The dedication took place on May 30, 1922. President Warren G. Harding accepted the memorial. Robert Todd Lincoln, then 78 and Lincoln's only surviving son, attended. So did prominent Black Americans, who discovered upon arrival that the U.S. Marines had assigned them a segregated viewing area - a policy set by the office of public buildings director Lieutenant Colonel Clarence O. Sherrill. Seventeen years later, on Easter Sunday 1939, Marian Anderson sang to 75,000 people on these steps after the Daughters of the American Revolution barred her from Constitution Hall. In 1947, Harry Truman became the first president to address the NAACP, speaking from these steps to a national radio audience. On August 28, 1963, Martin Luther King Jr. delivered I Have a Dream to 250,000 people gathered for the March on Washington. The labor organizer Walter Reuther had persuaded the march leaders to use the Memorial rather than the Capitol - less politically threatening, more symbolically resonant under Lincoln's gaze. The spot where King stood, eighteen steps below Lincoln's feet, was engraved in 2003 to mark the 40th anniversary.

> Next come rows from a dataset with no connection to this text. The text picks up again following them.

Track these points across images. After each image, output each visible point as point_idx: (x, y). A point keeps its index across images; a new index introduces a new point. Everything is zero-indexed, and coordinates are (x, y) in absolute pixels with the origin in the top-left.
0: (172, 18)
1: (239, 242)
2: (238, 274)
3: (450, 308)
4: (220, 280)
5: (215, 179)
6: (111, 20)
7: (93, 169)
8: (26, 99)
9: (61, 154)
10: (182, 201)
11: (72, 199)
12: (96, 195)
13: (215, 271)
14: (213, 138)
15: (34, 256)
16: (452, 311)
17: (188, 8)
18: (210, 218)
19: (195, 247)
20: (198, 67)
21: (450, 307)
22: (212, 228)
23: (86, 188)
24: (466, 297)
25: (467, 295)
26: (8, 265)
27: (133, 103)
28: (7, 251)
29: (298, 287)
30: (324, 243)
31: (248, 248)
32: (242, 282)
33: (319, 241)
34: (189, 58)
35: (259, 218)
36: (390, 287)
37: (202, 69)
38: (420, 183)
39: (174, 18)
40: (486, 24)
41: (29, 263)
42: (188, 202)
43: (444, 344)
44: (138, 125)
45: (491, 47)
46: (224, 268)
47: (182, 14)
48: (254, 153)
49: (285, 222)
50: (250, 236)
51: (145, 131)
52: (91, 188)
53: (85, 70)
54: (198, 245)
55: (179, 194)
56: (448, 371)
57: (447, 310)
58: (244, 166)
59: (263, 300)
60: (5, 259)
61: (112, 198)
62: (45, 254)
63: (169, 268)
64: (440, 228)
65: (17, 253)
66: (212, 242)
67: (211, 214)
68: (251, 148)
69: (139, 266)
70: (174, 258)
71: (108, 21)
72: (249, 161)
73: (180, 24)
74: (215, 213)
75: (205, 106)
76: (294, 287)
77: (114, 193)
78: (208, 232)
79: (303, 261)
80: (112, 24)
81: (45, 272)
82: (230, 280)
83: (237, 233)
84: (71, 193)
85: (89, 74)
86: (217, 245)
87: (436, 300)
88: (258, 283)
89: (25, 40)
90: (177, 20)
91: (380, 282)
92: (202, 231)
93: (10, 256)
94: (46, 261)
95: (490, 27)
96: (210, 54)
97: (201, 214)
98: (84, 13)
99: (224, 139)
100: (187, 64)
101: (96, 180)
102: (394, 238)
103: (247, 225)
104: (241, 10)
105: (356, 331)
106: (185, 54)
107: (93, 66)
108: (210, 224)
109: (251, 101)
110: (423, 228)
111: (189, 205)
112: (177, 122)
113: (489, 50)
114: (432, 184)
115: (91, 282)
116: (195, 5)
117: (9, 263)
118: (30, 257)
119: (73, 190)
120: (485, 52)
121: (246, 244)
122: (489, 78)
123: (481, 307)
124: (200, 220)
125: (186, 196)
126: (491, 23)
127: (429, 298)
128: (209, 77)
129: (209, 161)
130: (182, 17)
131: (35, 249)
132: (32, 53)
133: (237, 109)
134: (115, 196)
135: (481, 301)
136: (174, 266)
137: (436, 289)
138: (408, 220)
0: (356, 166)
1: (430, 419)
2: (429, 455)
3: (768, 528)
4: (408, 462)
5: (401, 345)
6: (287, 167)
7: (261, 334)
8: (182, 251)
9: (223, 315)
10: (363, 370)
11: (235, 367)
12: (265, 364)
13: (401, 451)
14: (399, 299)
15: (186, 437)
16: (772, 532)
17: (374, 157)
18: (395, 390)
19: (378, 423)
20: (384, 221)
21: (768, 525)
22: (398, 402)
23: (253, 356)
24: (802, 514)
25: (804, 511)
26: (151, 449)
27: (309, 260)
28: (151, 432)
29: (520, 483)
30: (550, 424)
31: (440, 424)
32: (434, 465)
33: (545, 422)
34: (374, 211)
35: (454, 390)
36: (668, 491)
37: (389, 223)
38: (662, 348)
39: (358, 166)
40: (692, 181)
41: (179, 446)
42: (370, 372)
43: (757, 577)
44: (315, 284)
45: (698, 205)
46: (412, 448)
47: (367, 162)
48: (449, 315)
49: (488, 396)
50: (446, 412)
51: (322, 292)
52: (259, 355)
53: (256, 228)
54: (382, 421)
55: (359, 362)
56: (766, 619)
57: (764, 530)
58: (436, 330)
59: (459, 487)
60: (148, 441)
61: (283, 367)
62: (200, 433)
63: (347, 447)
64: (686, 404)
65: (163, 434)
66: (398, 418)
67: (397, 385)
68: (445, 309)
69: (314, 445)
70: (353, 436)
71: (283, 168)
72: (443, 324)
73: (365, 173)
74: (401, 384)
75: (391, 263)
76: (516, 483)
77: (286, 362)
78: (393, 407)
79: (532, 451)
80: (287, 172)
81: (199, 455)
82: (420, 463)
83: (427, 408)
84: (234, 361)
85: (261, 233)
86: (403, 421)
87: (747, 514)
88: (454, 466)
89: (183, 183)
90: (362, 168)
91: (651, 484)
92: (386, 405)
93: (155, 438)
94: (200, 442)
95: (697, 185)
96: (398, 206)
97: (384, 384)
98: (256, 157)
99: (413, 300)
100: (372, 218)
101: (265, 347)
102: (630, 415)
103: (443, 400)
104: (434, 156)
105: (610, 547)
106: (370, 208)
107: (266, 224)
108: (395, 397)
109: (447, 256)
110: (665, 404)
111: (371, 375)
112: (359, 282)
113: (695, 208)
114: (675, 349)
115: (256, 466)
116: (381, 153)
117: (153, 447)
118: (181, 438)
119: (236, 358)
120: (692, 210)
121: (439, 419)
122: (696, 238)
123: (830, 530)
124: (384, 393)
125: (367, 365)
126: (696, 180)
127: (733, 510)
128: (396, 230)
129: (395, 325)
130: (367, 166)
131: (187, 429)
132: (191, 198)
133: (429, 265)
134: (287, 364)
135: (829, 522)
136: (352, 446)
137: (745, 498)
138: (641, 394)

Historian Gerald Prokopowicz has noted what some viewers have long suspected: French's Lincoln may hold his hands in shapes that approximate the American Sign Language letters A and L. French had a deaf son and was familiar with sign language. Lincoln, as president, had signed the legislation giving Gallaudet University - then the only college for the deaf in the country - the authority to grant degrees. No documents confirm French's intent, but the theory has not been refuted either. Below the memorial sits an undercroft, a vast lower chamber where workers scrawled graffiti during construction. Over decades, water seeping through the marble's calcium carbonate formed actual stalactites and stalagmites - a small cave growing beneath the temple. Tours of the space stopped in 1989 after asbestos was found. For the memorial's centennial in 2022, philanthropist David Rubenstein funded a $69 million project to rehabilitate roughly 15,000 square feet of the 43,800 square-foot undercroft - opening it as a museum, theater, and exhibit space by 2026, with glass walls revealing the cathedral-like cavern below.

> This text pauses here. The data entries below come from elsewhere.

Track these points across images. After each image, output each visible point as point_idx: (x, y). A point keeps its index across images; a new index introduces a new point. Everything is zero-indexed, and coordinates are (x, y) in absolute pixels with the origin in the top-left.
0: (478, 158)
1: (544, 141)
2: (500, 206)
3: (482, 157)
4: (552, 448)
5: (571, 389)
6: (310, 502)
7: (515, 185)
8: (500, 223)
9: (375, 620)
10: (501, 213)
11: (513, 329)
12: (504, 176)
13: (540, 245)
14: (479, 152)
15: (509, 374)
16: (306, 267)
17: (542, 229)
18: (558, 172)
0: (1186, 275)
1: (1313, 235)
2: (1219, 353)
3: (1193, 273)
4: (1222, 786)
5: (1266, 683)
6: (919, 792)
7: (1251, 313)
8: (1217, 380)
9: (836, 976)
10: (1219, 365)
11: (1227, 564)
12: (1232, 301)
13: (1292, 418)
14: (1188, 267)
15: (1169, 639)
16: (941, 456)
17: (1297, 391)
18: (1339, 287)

The Lincoln Memorial sits at 38.8893 N, 77.0502 W, at the western end of the National Mall, immediately west of the Reflecting Pool. Best viewed from 1,500 to 2,500 feet AGL. The white Yule marble temple is unmistakable from above; the long axis of the Reflecting Pool extends due east toward the Washington Monument. Reagan National (KDCA) lies two nautical miles south. The Memorial sits within the Washington Flight Restricted Zone; GA overflight prohibited. Aerial views require approved operations or vantage from beyond the FRZ. The memorial appears most dramatic at sunrise or in the hour before sunset, when low light angles strike the eastern columns. More than seven million people visit annually.